Prasophyllum pictum is a species of orchid endemic to New South Wales. It has a single tubular, shiny dark green leaf and up to twenty two scented brown, pink, purple and white flowers. It is only known from three subpopulations on the Northern Tablelands.

==Description==
Prasophyllum pictum is a terrestrial, perennial, deciduous, herb with an underground tuber and a single shiny, dark green, tube-shaped leaf, 200-300 mm long and 3-4 mm wide with a purplish base. Between about nine and twenty two flowers are crowded along a flowering spike 100-200 mm long, reaching to a height of up to 350 mm. The flowers are sweetly scented and are white with brown, pink and purple tones. As with others in the genus, the flowers are inverted so that the labellum is above the column rather than below it.
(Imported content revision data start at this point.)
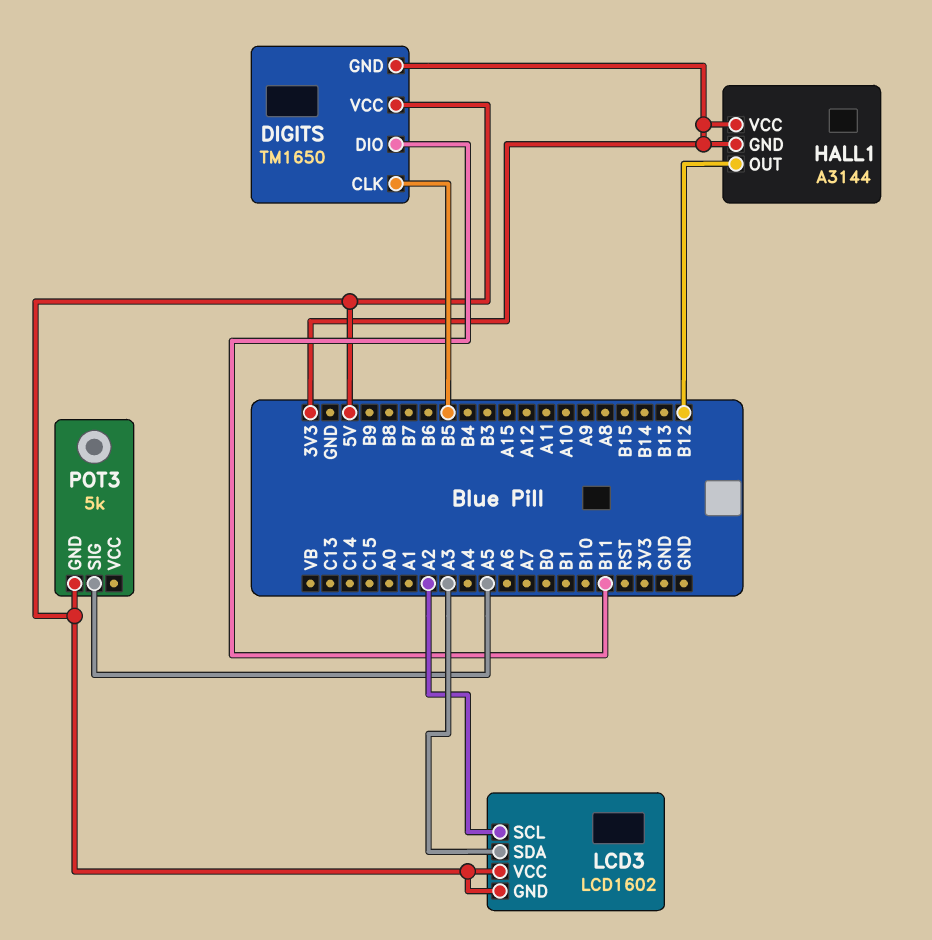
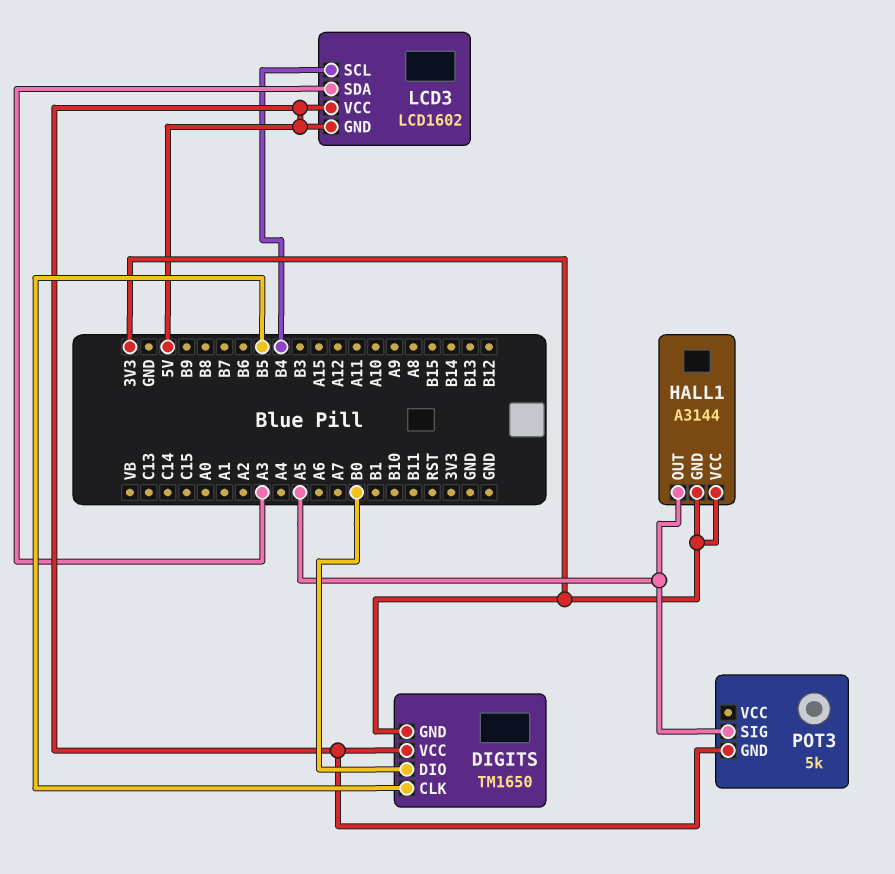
DIGITS pin DIO: B11 -> B0
HALL1 pin OUT: B12 -> A5
LCD3 pin SCL: A2 -> B4

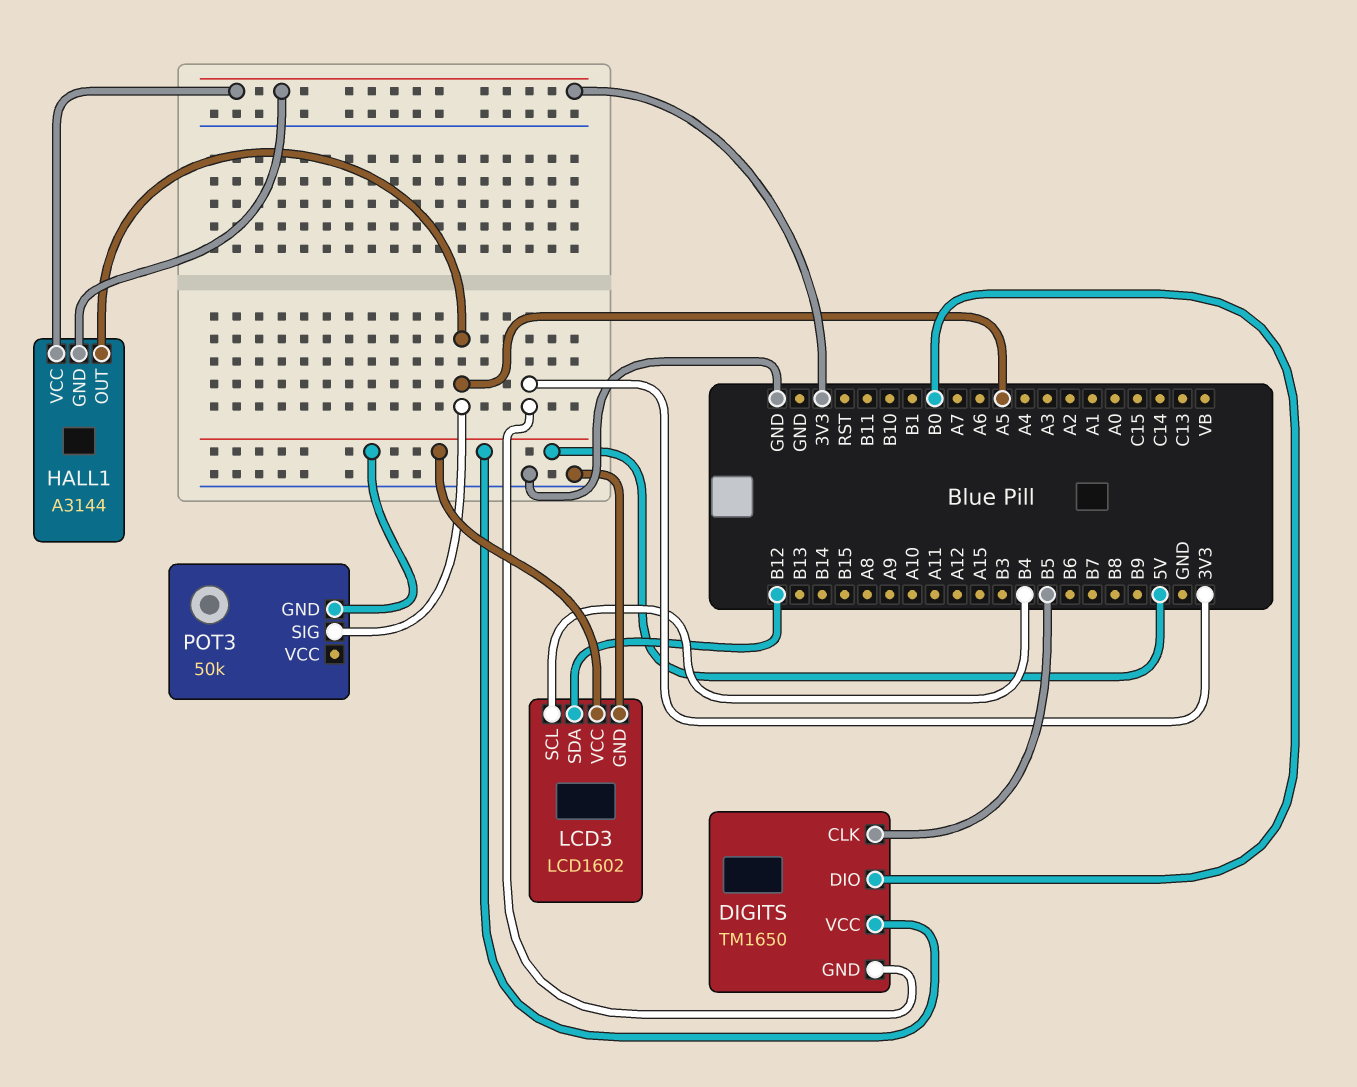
LCD3 pin GND: 5V -> GND
LCD3 pin SDA: A3 -> B12
POT3: 5k -> 50k

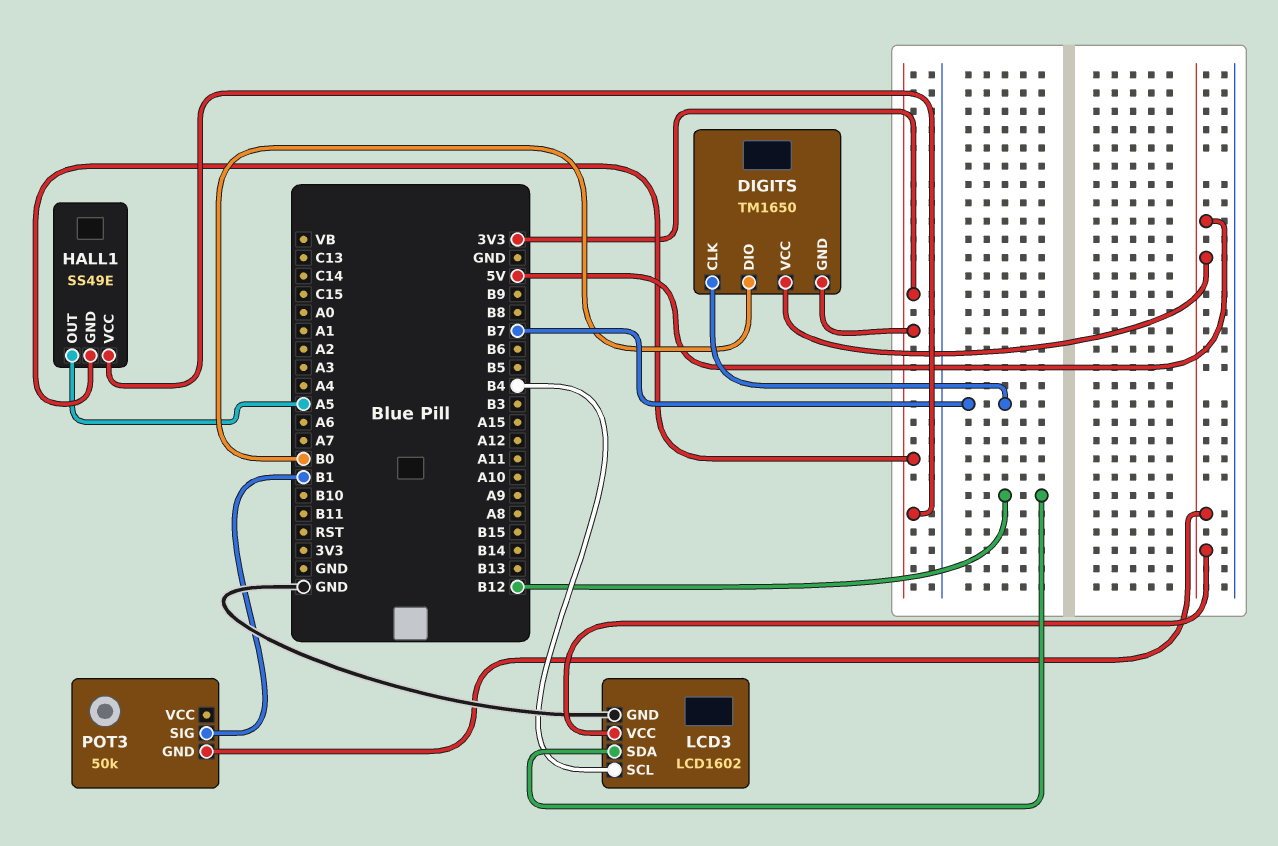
DIGITS pin CLK: B5 -> B7
HALL1: A3144 -> SS49E
POT3 pin SIG: A5 -> B1

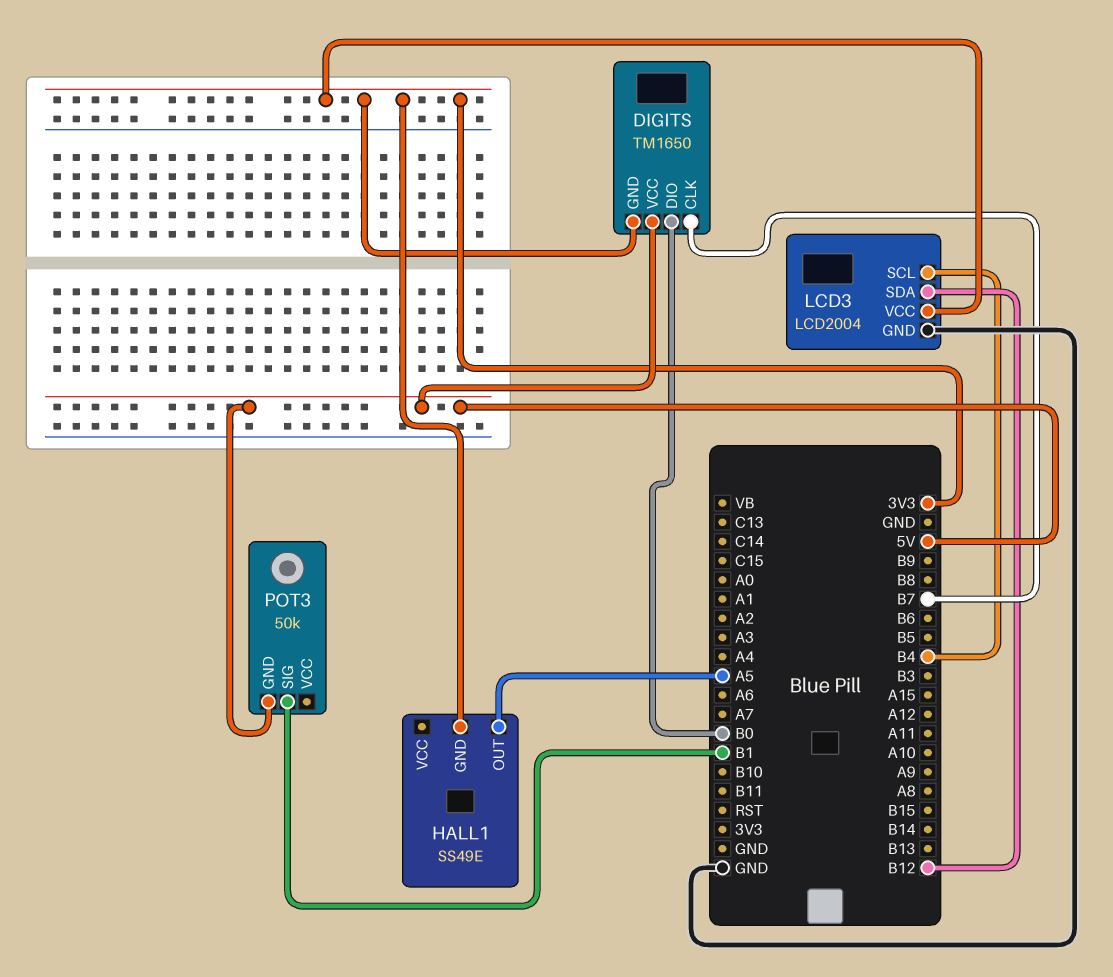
HALL1 pin VCC: 3V3 -> none
LCD3: LCD1602 -> LCD2004
LCD3 pin VCC: 5V -> 3V3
The dorsal sepal is broadly egg-shaped to lance-shaped, 8-10 mm long, 3-4 mm wide and has three to five darker veins and a pointed tip. The lateral sepals are linear to lance-shaped, 8.5-11 mm long, about 2 mm wide and joined to each other, at least when the flower first opens. The petals are white with a pink to red central area, linear, 8.5-11.5 mm long and about 2 mm wide. The labellum is white, oblong to lance-shaped, 10-12 mm long, about 4 mm wide and turns sharply upwards through more than 90°. There is an egg-shaped to wedge-shaped yellow callus with a dark green base in the centre of the labellum and extending well past the bend. Flowering occurs between late November and late December.

==Taxonomy and naming==
Prasophyllum pictum was first formally described in 2018 by David Jones and Lachlan Copeland from a specimen collected near Ebor and the description was published in Australian Orchid Review. The specific epithet (pictum) is derived from the Latin word pictus meaning "painted" or "colored", referring to the colourful flowers of this leek orchid.

==Distribution and habitat==
This leek orchid grows in grassland and grassy woodland at altitudes of about 1300 m. It is only known from three subpopulations containing a total of about 200 plants near Ebor.